He had talked beforehand about the team earning collective redemption after having come up short in the league but, whatever about that, the scale of the personal exultation was clear to see as he spun away to celebrate his 29th competitive goal of the season.

For his manager there was joy but relief too.

John Caulfield had been desperate to see his side win and so provide themselves with a springboard for greater success next season but they started so poorly that he feared the game might well be lost before they had even gotten into it.

“At the end of the first half I was delighted to get in and have a word with them because we were awful; we were standing off them, not pressurising them... we weren’t like ourselves.

“We were very nervous, I don’t know why but at half-time we had a chat. I said, ‘let’s get into the game,’ and in the second half I thought we were fantastic.”

Both sides, he acknowledged, had chances to win it with Alan Bennett and Chiedozie Ogbene going closest for Cork as the game wore on. Neither side , it seemed, would ever give up and with the game still finely balanced as the end approached Caulfield consulted Alan Bennett as to whether it was time to shut up shop and settle for spot kicks. No, the veteran defender told him, they would go for it.

“It might not have looked like it at times,” said the manager with a smile, “but we wanted to win it.”

In the end, they did and in the process put at least a dent in Dundalk’s developing dominance of the Irish game.

“We have nothing to be ashamed of. Dundalk are a phenomenal team, their European exploits show that [but] it is tough to take when you watch them winning so much. In previous years we were hoping we could win things, now we believed we could.

Great scenes

“They were great scenes at the end. For a lot of people it’s the end of four, five, six years of hard work and disappointment as Cork fans. To finish mid-table and then get so close. It’s brilliant to get there and win the cup.

“I said all along that this team is an outstanding team and hopefully winning the cup will give the belief to the players to move on. The standard that Dundalk are at is phenomenal; they will go to another level and we have to be up there again.”

“We’ve been the bridesmaids, I suppose, and the first trophy is the hardest one to get. We want to be up there challenging for the league and cup next year and hopefully we’ll be back and stronger again.”
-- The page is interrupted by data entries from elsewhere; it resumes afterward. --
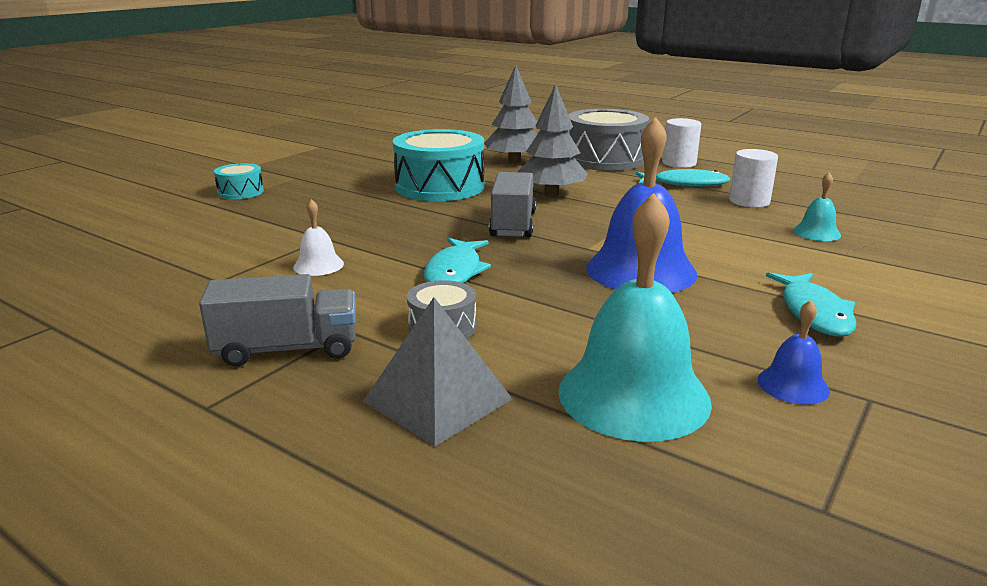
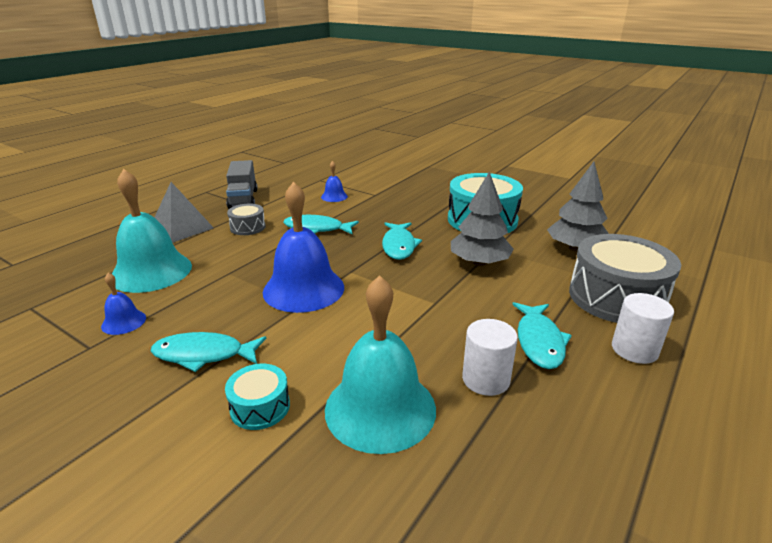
camera: 90 degrees right, 5 degrees up
turquoise drum [214,163,264,199] -> turquoise drum moved to [225,364,290,430]
white bell [293,199,344,276] -> blue bell [321,161,348,202]
grey truck [489,172,536,237] -> turquoise fish [382,222,422,260]
turquoise bell [793,172,841,241] -> turquoise bell [325,275,436,454], size x2.17

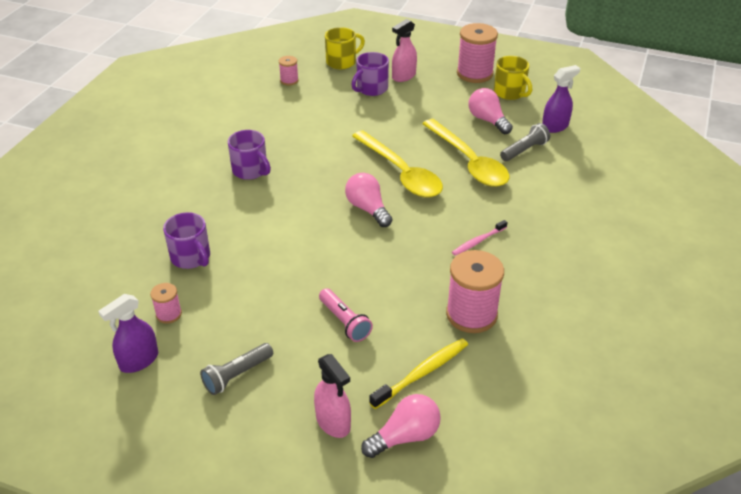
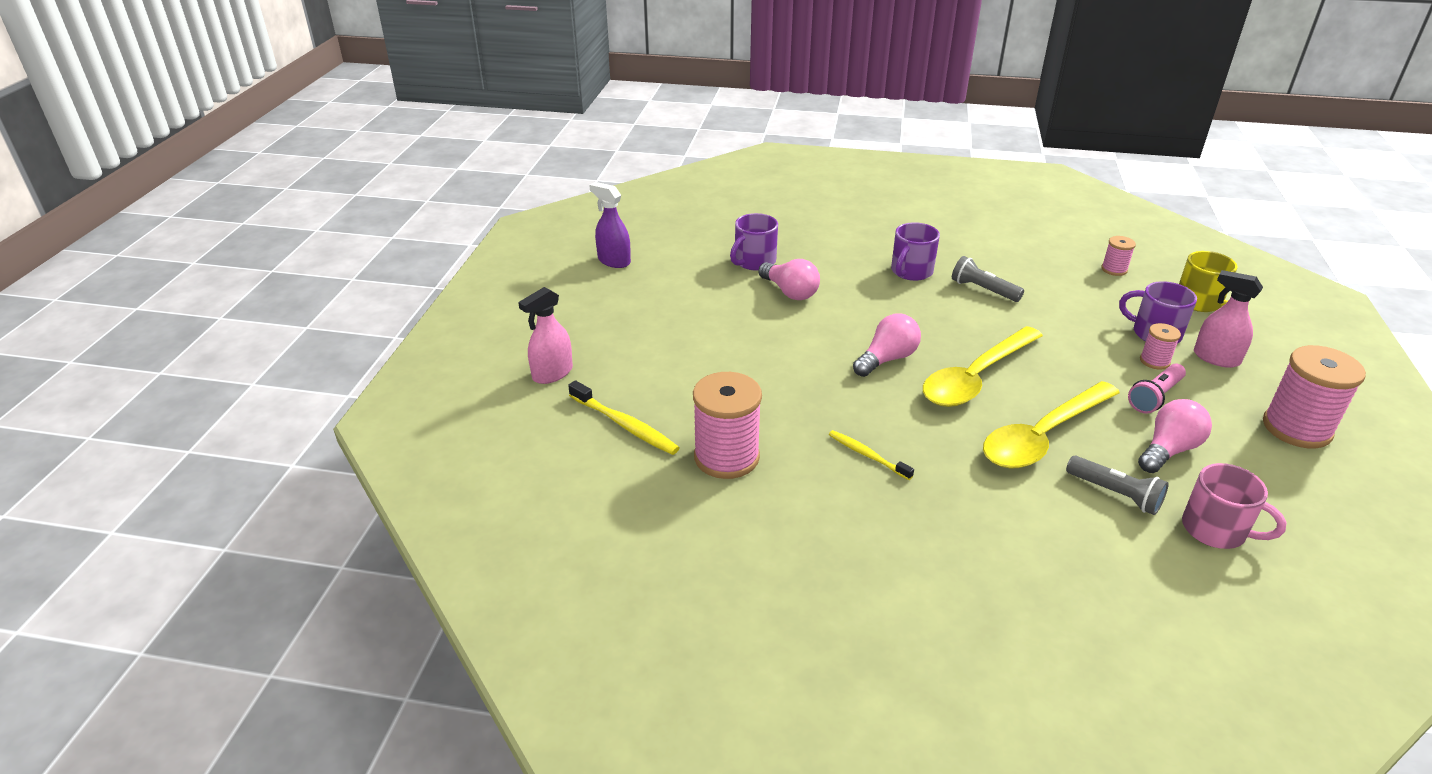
camera: 80 degrees right, 5 degrees down
pink spool [150,283,182,324] -> pink spool moved to [1140,323,1181,370]
grey flashlight [200,343,273,395] -> grey flashlight moved to [952,256,1024,302]
pink flashlight [319,288,373,342] -> pink flashlight moved to [1128,364,1186,413]
pink light bulb [361,394,441,458] -> pink light bulb moved to [758,259,820,300]
pink toothbrush [452,220,508,255] -> yellow toothbrush [829,430,914,480]
yellow mug [494,56,532,100] -> none
purple spray bottle [542,65,580,133] -> pink mug [1182,463,1287,549]

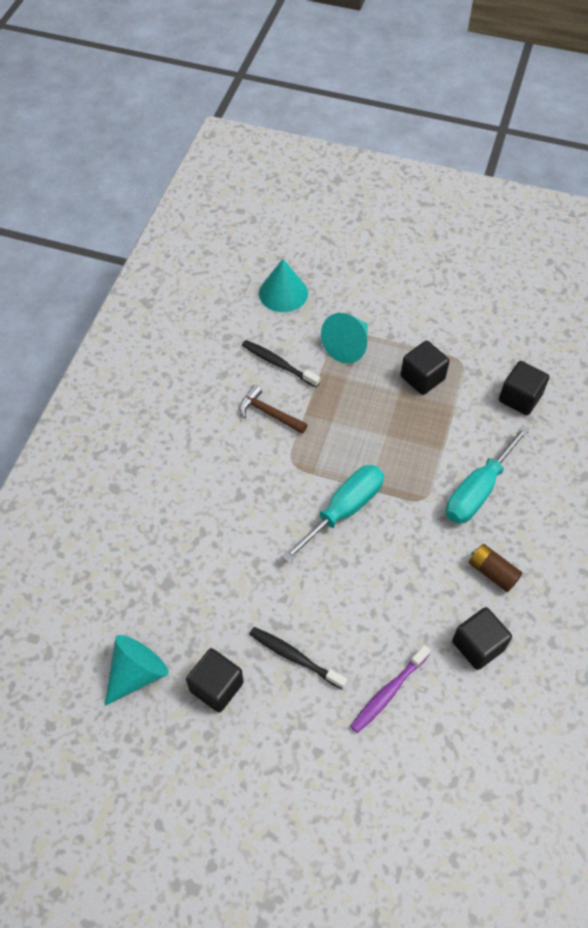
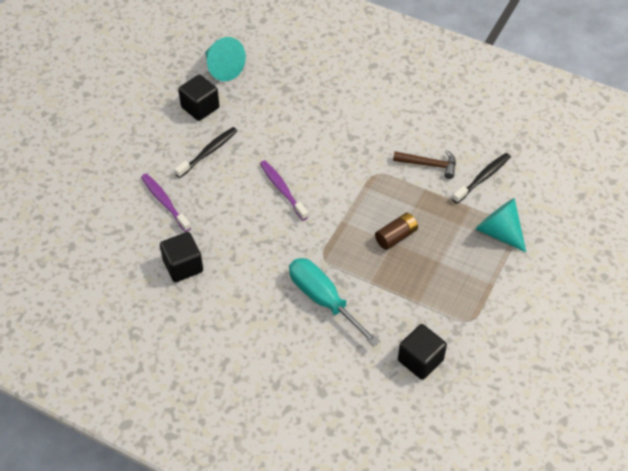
camera: 100 degrees right, 5 degrees down
brown hammer [240,385,307,434] -> brown hammer turned 60 degrees clockwise [393,150,456,179]
turquoise cone [259,259,308,312] -> none
turquoise screwdriver [282,465,384,563] -> none
black cube [401,341,450,395] -> none
brown battery [469,544,522,592] -> brown battery moved to [375,213,418,250]
none -> purple toothbrush [260,160,308,220]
For Stephen Kenny, there will again be a sense of excitement and expectation about next season; having won the league for a third straight year Dundalk will be back in the Champions League qualifiers again and are bound to start as favourites to maintain their domestic success. But the disappointment was clearly difficult to deal with.

“It’s a tough one, we’re really disappointed because I want the players to get the rewards for their amazing efforts. It just shows you how a club can grow and how a really good football team can galvanise a community, galvanise a town and give it something to live for. But we congratulate Cork.”

That is something he has not had to say too often and, assuredly, he will be determined to make sure it need not be said again.